%%
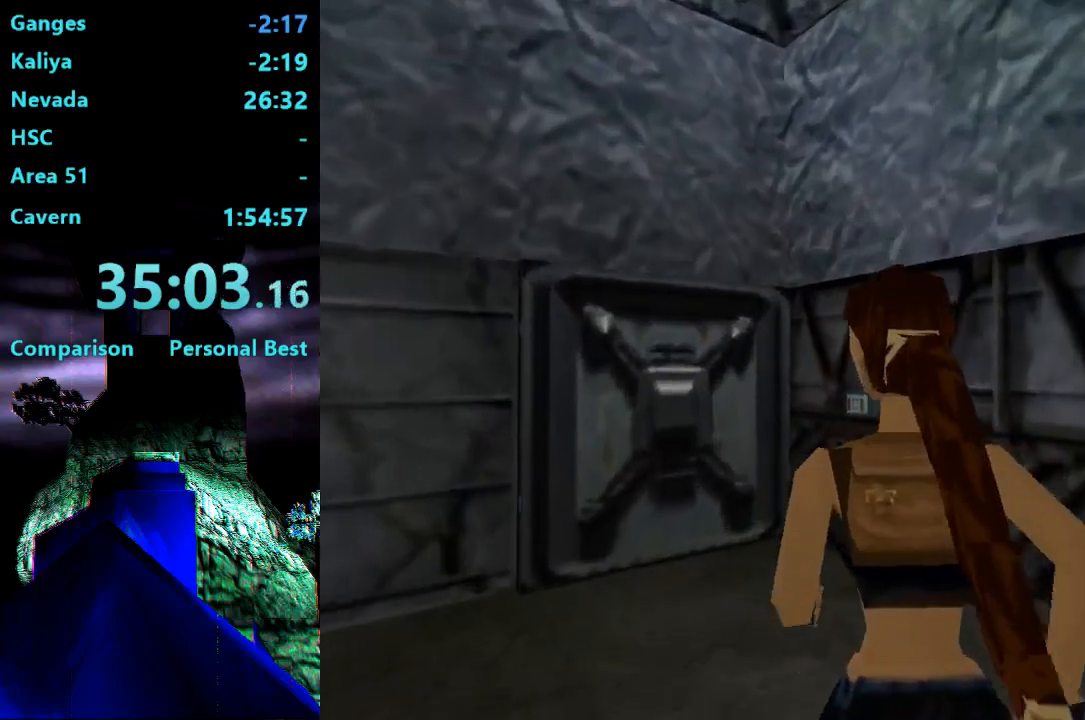
{"dt_ms": 500, "buttons": ["DPAD_UP"], "right_stick": "center", "events": [[183, "L1", "up"], [250, "DPAD_LEFT", "down"], [283, "DPAD_LEFT", "up"]]}
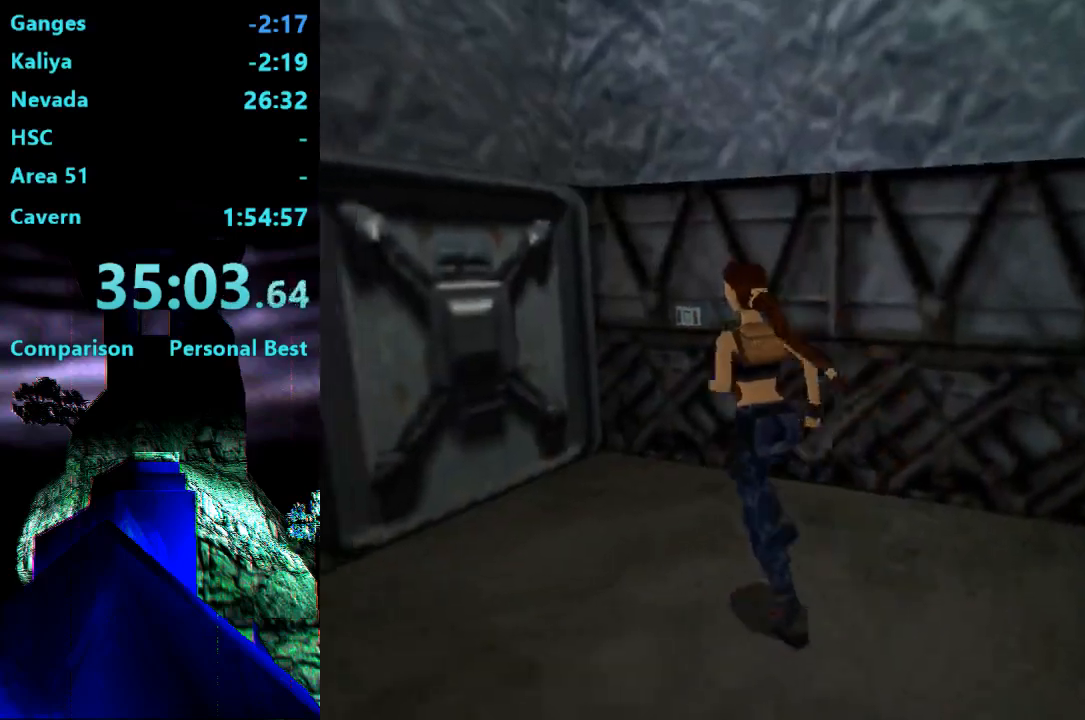
{"dt_ms": 500, "buttons": ["DPAD_RIGHT"], "right_stick": "center", "events": [[233, "DPAD_RIGHT", "down"], [267, "DPAD_UP", "up"]]}
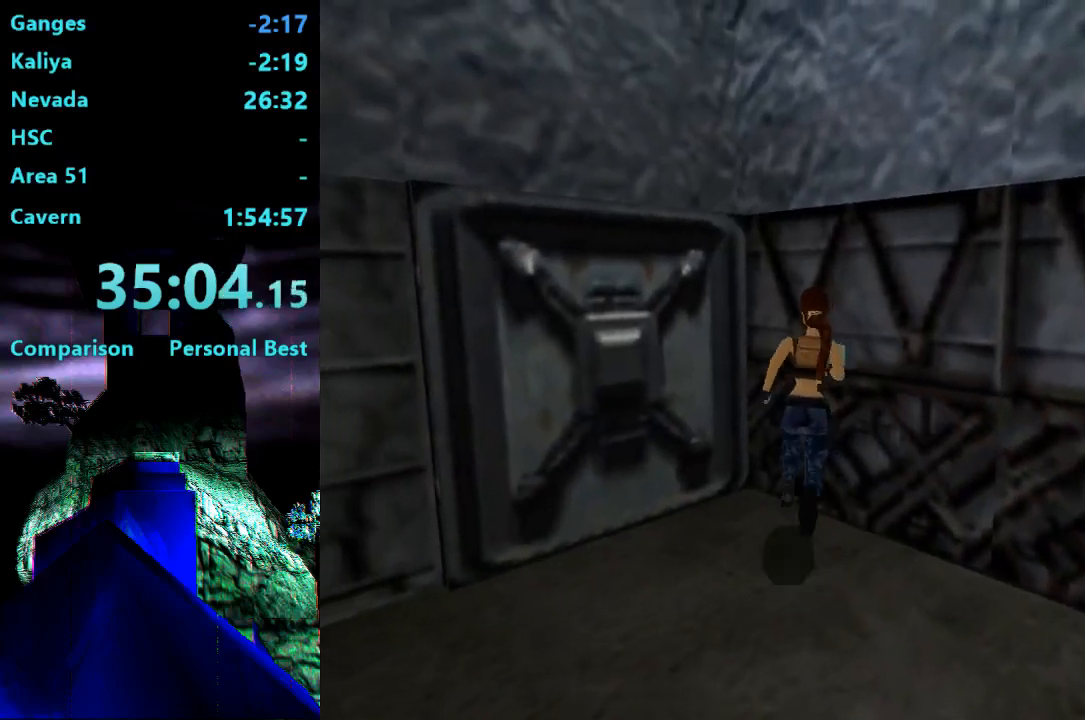
{"dt_ms": 500, "buttons": ["CROSS"], "right_stick": "center", "events": [[83, "CROSS", "down"], [283, "DPAD_RIGHT", "up"]]}
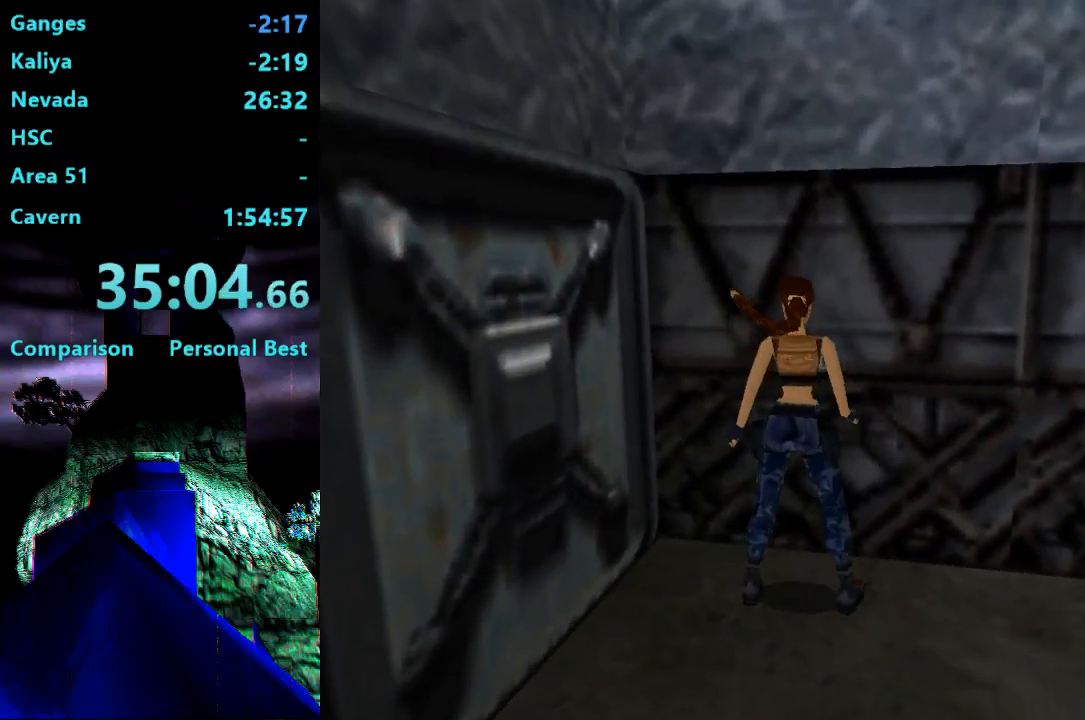
{"dt_ms": 500, "buttons": [], "right_stick": "center", "events": [[250, "CROSS", "up"]]}
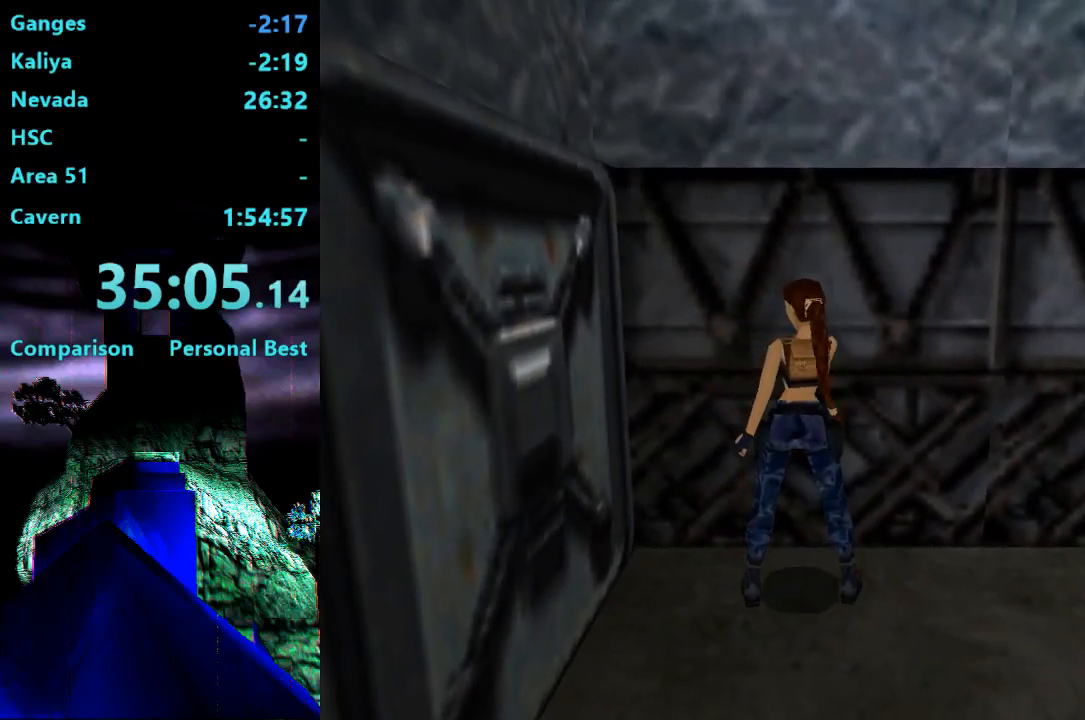
{"dt_ms": 500, "buttons": ["DPAD_LEFT"], "right_stick": "center", "events": [[83, "DPAD_LEFT", "down"]]}
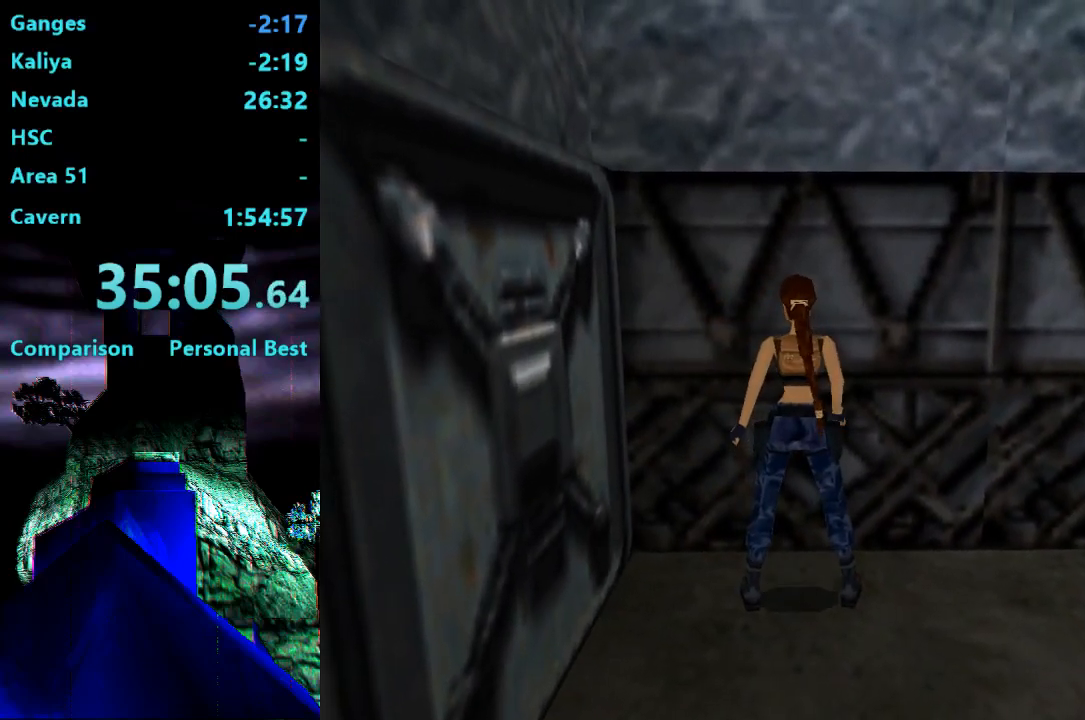
{"dt_ms": 500, "buttons": ["TRIANGLE", "DPAD_LEFT"], "right_stick": "center", "events": [[267, "TRIANGLE", "down"]]}
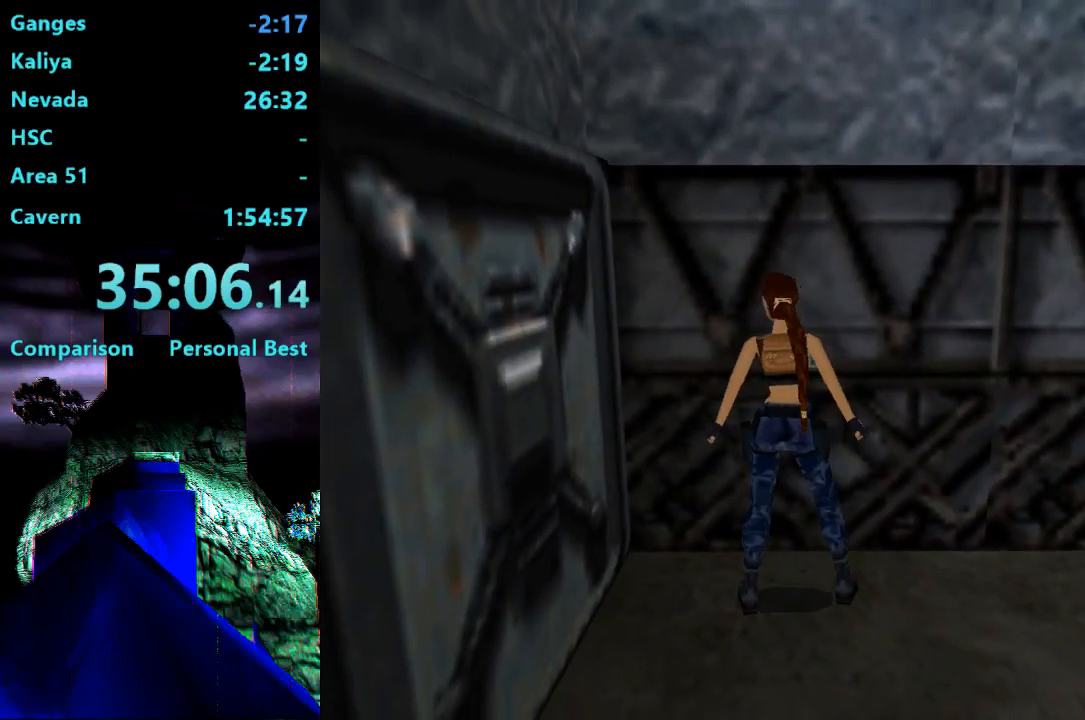
{"dt_ms": 500, "buttons": ["DPAD_LEFT"], "right_stick": "center", "events": [[83, "TRIANGLE", "up"]]}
%%
WHAT THE TASK ASKS:
Return all of the data exactly as written, and drop the pictures.

SOLUTION TO THIS PROBLEM:
{"dt_ms": 500, "buttons": ["DPAD_UP"], "right_stick": "center", "events": [[183, "L1", "up"], [250, "DPAD_LEFT", "down"], [283, "DPAD_LEFT", "up"]]}
{"dt_ms": 500, "buttons": ["DPAD_RIGHT"], "right_stick": "center", "events": [[233, "DPAD_RIGHT", "down"], [267, "DPAD_UP", "up"]]}
{"dt_ms": 500, "buttons": ["CROSS"], "right_stick": "center", "events": [[83, "CROSS", "down"], [283, "DPAD_RIGHT", "up"]]}
{"dt_ms": 500, "buttons": [], "right_stick": "center", "events": [[250, "CROSS", "up"]]}
{"dt_ms": 500, "buttons": ["DPAD_LEFT"], "right_stick": "center", "events": [[83, "DPAD_LEFT", "down"]]}
{"dt_ms": 500, "buttons": ["TRIANGLE", "DPAD_LEFT"], "right_stick": "center", "events": [[267, "TRIANGLE", "down"]]}
{"dt_ms": 500, "buttons": ["DPAD_LEFT"], "right_stick": "center", "events": [[83, "TRIANGLE", "up"]]}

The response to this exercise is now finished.